Enunciado da tarefa: No texto sobre o mensalão, o que Lula declarou quando o escândalo estourou?

Trecho selecionado:
▶
Na base do desespero
Lula sente-se ameaçado. De fato,
está. Seu governo corre o risco de receber diploma de improbidade com o
julgamento da Ação Penal 470 pelo Supremo Tribunal Federal (STF). E seu partido
pode levar uma surra histórica nas urnas de 7 de outubro - como mostra o último
Datafolha. São as razões do desespero que levou o ex-presidente a pedir socorro
a alguns dos partidos da base do governo, constrangendo-os a subscrever uma
nota dirigida "à sociedade brasileira" na qual se tenta colocar o
chefão do PT a salvo das suspeitas a respeito de seu verdadeiro papel no
escândalo do mensalão.
Como não pegaria bem atacar
diretamente o STF injusto ou o eleitorado ingrato, a nota volta-se contra os
partidos da oposição, que tiveram a ousadia de sugerir ampla investigação sobre
quem esteve de fato por detrás da trama criminosa do mensalão, conforme
informações atribuídas ao publicitário Marcos Valério pela revista Veja.
A propósito dessa suspeita natural
que a oposição não teve interesse ou coragem de levantar em 2004, o comportamento
do ex-presidente no episódio merece, de fato, algum "refresco de
memória". Quando o escândalo estourou, Lula declarou que se sentia traído
e que o PT devia pedir desculpas ao País; depois, em entrevista à televisão em
Paris, garantiu, cinicamente, que seu partido havia feito apenas o que todos
fazem - caixa 2; finalmente, já ungido pelas urnas, em 2006, lançou a tese que
até hoje sustenta: tudo não passou de uma "farsa" urdida pelas
"elites" para "barrar e reverter o processo de mudanças"
◀
Conjunto de dados:
▶
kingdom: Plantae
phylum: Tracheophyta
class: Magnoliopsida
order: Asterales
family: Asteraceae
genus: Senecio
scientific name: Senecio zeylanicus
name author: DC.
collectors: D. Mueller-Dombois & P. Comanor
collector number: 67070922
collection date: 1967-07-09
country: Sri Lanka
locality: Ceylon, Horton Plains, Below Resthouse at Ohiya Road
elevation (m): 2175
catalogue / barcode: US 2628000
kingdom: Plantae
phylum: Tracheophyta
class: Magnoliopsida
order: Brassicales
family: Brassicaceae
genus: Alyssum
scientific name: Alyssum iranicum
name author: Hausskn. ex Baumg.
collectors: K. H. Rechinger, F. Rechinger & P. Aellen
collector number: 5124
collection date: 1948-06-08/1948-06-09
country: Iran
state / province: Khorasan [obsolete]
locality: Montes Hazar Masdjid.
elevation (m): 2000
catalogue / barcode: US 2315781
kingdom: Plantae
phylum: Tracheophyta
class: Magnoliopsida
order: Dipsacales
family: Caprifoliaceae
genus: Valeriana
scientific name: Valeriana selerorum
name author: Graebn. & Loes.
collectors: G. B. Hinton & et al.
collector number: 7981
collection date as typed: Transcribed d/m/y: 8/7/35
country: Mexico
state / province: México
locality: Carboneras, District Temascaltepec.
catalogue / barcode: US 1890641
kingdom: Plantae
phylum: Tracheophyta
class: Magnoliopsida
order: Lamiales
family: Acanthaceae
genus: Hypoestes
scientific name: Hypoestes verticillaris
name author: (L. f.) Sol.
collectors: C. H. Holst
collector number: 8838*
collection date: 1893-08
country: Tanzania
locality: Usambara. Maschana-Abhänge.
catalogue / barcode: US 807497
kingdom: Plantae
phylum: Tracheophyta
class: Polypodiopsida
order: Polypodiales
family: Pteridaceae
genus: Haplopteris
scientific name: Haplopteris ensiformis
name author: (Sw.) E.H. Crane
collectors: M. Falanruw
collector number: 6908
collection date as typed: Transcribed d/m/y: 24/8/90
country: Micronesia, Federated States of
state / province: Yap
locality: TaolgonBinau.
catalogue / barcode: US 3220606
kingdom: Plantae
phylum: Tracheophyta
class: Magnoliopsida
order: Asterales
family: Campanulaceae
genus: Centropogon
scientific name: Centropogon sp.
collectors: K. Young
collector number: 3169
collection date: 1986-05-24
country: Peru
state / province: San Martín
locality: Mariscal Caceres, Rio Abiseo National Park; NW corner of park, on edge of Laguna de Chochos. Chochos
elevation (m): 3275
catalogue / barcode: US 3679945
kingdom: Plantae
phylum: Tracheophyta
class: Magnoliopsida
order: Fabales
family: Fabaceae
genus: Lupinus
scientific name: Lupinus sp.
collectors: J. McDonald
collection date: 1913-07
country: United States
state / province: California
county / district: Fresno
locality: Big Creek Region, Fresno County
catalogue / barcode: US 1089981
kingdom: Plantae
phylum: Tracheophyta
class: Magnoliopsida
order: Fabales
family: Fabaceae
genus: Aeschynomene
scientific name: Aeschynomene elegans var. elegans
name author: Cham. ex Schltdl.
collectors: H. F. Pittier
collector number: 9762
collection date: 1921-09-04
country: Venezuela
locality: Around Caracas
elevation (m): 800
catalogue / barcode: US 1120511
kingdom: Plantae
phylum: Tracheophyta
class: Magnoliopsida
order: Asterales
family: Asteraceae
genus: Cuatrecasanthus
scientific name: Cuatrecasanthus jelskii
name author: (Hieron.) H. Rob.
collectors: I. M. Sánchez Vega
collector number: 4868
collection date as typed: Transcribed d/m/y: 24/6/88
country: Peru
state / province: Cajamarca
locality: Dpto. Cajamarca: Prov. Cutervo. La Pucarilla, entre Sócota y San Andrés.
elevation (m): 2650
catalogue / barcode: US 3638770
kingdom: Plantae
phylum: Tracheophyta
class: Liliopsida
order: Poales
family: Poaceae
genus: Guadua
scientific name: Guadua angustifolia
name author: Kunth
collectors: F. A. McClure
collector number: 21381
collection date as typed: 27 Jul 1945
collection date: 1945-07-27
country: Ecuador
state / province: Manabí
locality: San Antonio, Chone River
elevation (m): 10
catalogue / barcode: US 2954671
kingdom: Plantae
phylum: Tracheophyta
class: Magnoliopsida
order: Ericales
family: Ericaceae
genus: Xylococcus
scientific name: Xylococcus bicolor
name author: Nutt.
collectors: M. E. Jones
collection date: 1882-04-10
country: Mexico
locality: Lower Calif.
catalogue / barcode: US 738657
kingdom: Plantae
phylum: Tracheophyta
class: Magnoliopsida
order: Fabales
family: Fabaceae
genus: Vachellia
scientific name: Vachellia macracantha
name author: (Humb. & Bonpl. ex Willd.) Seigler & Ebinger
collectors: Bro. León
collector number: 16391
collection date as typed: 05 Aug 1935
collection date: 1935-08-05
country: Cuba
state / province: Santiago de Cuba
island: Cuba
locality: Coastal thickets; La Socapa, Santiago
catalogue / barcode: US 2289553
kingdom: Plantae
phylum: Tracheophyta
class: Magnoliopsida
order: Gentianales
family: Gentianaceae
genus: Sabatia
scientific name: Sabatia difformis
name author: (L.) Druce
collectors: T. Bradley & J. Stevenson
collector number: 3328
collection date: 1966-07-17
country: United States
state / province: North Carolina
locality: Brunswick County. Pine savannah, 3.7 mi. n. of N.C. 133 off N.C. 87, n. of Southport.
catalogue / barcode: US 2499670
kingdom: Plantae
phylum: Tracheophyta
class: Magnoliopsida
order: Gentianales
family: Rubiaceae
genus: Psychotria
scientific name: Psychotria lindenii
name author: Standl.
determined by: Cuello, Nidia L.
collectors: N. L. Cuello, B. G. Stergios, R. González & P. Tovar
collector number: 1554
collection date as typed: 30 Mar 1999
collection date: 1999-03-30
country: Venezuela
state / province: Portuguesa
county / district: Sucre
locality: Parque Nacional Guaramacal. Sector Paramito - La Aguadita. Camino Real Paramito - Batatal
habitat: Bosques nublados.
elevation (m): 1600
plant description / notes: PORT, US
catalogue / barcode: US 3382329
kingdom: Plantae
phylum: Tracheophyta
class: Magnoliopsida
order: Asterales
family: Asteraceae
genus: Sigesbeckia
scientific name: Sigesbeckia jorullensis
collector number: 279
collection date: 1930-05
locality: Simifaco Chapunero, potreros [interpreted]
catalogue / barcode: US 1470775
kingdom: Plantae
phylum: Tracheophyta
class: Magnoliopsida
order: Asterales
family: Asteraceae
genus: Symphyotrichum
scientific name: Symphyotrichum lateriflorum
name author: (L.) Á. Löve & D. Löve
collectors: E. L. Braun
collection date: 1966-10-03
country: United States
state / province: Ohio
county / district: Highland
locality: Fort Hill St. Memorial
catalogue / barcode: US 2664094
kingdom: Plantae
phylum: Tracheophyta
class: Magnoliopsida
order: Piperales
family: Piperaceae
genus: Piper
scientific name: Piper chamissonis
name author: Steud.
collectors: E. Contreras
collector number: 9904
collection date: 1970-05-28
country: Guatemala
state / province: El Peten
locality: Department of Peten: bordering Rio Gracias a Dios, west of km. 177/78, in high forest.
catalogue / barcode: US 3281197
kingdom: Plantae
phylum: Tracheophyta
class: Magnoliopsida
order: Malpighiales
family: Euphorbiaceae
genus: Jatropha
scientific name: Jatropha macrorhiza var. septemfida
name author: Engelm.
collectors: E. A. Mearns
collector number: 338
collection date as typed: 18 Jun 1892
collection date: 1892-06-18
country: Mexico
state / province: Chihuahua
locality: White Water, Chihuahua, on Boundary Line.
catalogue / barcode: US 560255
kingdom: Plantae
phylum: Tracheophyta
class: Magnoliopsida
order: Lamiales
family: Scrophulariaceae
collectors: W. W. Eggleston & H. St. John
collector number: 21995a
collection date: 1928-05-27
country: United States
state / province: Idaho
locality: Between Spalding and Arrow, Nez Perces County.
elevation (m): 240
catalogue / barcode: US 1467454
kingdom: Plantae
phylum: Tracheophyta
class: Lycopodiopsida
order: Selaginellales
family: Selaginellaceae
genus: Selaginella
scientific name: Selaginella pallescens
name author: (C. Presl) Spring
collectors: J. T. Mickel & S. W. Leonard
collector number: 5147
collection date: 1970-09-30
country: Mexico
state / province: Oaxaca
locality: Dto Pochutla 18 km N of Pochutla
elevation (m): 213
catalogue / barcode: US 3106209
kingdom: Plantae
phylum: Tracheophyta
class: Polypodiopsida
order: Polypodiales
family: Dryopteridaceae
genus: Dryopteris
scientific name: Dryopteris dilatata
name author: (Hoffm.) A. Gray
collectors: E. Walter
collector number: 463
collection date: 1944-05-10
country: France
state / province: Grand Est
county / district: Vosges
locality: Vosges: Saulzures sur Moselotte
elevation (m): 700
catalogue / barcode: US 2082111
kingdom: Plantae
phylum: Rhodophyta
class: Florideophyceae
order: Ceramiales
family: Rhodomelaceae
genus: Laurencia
◀
Resultado: Declarou que se sentia traído e que o PT devia pedir desculpas ao País.